In ogni caso, alla fine della corsa dei cavalli, la gente tornava in piazza per assistere al gioco dell'albero della cuccagna, su pinnioni, che vedeva come protagonisti i giovani più scaltri e vigorosi del paese che cercavano di guadagnarsi i premi posti in cima al palo, arrampicandosi come potevano sul tronco completamente imbrattato di grasso animale, che rendeva l'impresa estremamente faticosa. L'obiettivo, infatti, non era cosa facile da raggiungere a causa dell'eccessiva viscidità del tronco e questo, malgrado gli sforzi profusi dai partecipanti, creava situazioni molto divertenti che suscitavano l'allegria generale del pubblico presente. Da parte loro i concorrenti, tra una pausa e l'altra, se la spassavano lanciando manate di grasso alla gente, che schiamazzava entusiasta quando qualche malcapitato veniva centrato in pieno.
Terminato questo divertimento si dava inizio ai balli che si protraevano fino a tarda notte, poi i festeggiamenti si chiudevano con i soliti fuochi d'artificio, sebbene la maggior parte dei giovani continuasse negli svaghi preferiti per molte ore ancora, tra canti, balli e consumo di cibi e bevande.
Questi intrattenimenti, tuttavia, spesso davano corso a degli eccessi che talvolta degeneravano in rissa, come accadde durante la festa del 1862, quando un gruppo di giovani che ballava pubblicamente nel piazzale entrò in colluttazione soprattutto con un certo carabiniere Locci, [...] che preso dal vino s'introdusse di mal piglio entro alla cerchia del ballo per mandare via diversi giovani che vi si trovavano senza offendere nessuno, soltanto per udire il suono e godere del ballo secondo costume [...]. Il gendarme, infatti, scambiò l'atteggiamento dei ballerini che si apprestavano a fare coppia con le ragazze, come condotta scorretta da reprimere. Alla fine, la tensione fra le due parti salì alle stelle e soltanto grazie all'intervento persuasivo del parroco Giovanni Antonio Sechi si evitò il peggio.
Ai giorni nostri i festeggiamenti civili in onore del Santo sono molto diversi rispetto al passato, mentre restano invariate tutte le cerimonie religiose e la tradizionale offerta ai poveri del pane benedetto, subito dopo il sermone.
 
Alla processione partecipa un folto numero di cavalieri e figuranti in costume tradizionale, che unitamente ai suonatori di launeddas precedono il simulacro del Santo, portato a spalla dai fedeli, oppure trainato da un carro di buoi riccamente bardato di nastri e fiori variopinti. Seguono le autorità religiose, civili e i fedeli, che pregano e cantano i consueti inni in onore del Santo.

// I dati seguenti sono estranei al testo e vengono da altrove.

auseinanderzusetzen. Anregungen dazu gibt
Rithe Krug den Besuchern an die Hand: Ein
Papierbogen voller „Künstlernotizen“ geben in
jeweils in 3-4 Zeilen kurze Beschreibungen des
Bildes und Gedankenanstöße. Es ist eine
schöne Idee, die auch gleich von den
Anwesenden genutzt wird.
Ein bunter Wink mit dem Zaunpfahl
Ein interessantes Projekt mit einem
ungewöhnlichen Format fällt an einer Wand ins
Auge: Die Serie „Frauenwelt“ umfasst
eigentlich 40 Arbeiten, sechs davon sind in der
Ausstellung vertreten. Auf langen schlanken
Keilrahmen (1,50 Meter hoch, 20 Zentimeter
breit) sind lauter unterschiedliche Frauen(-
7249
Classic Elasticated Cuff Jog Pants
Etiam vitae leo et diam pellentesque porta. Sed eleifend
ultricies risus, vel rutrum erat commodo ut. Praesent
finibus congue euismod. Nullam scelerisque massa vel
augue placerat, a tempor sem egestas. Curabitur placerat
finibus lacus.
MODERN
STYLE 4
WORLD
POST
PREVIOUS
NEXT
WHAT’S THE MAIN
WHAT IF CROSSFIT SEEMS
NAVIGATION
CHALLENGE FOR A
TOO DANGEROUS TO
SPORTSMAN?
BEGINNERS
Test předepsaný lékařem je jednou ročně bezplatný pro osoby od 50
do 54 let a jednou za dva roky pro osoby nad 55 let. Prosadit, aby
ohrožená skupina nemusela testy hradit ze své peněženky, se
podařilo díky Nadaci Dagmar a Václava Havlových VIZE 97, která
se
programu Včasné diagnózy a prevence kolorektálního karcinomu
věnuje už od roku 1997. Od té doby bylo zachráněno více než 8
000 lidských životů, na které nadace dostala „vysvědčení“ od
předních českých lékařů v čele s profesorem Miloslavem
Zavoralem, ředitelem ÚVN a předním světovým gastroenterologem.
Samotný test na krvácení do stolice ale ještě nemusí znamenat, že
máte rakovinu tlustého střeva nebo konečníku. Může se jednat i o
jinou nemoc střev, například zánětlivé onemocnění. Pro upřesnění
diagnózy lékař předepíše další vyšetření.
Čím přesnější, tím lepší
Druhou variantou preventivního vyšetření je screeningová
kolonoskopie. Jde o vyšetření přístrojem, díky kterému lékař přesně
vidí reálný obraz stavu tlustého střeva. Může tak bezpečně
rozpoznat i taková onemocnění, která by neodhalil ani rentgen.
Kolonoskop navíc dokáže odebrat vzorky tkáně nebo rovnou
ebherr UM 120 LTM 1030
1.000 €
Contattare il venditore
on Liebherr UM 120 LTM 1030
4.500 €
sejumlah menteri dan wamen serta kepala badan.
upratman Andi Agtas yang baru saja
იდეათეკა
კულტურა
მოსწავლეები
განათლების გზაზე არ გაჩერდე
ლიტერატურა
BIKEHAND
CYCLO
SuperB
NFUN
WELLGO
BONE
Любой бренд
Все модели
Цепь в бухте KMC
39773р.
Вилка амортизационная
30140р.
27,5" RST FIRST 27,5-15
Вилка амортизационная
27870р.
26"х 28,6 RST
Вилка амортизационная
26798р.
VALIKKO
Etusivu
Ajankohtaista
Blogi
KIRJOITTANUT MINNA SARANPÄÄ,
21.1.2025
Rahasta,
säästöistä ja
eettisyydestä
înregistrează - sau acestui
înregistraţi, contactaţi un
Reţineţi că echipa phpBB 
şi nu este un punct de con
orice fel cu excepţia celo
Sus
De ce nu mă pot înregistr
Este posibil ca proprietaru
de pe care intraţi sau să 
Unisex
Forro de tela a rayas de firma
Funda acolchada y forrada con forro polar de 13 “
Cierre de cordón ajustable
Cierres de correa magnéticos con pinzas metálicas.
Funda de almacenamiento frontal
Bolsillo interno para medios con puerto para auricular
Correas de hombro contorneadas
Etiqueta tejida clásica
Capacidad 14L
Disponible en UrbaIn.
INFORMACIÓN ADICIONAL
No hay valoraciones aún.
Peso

Gli intrattenimenti sociali, invece, si svolgono nell'arco di tre giorni rispetto alle due giornate del passato e consistono in manifestazioni musicali, teatrali, o folcloristiche di vario genere, solitamente sovvenzionate con le offerte raccolte tra la popolazione e talvolta, con fondi comunali.
I soliti fuochi d'artificio, infine, decretano la chiusura della festa, mentre tra gli applausi gioiosi dei presenti il comitato organizzatore esprime vivaci auguri di rinnovo al prossimo anno.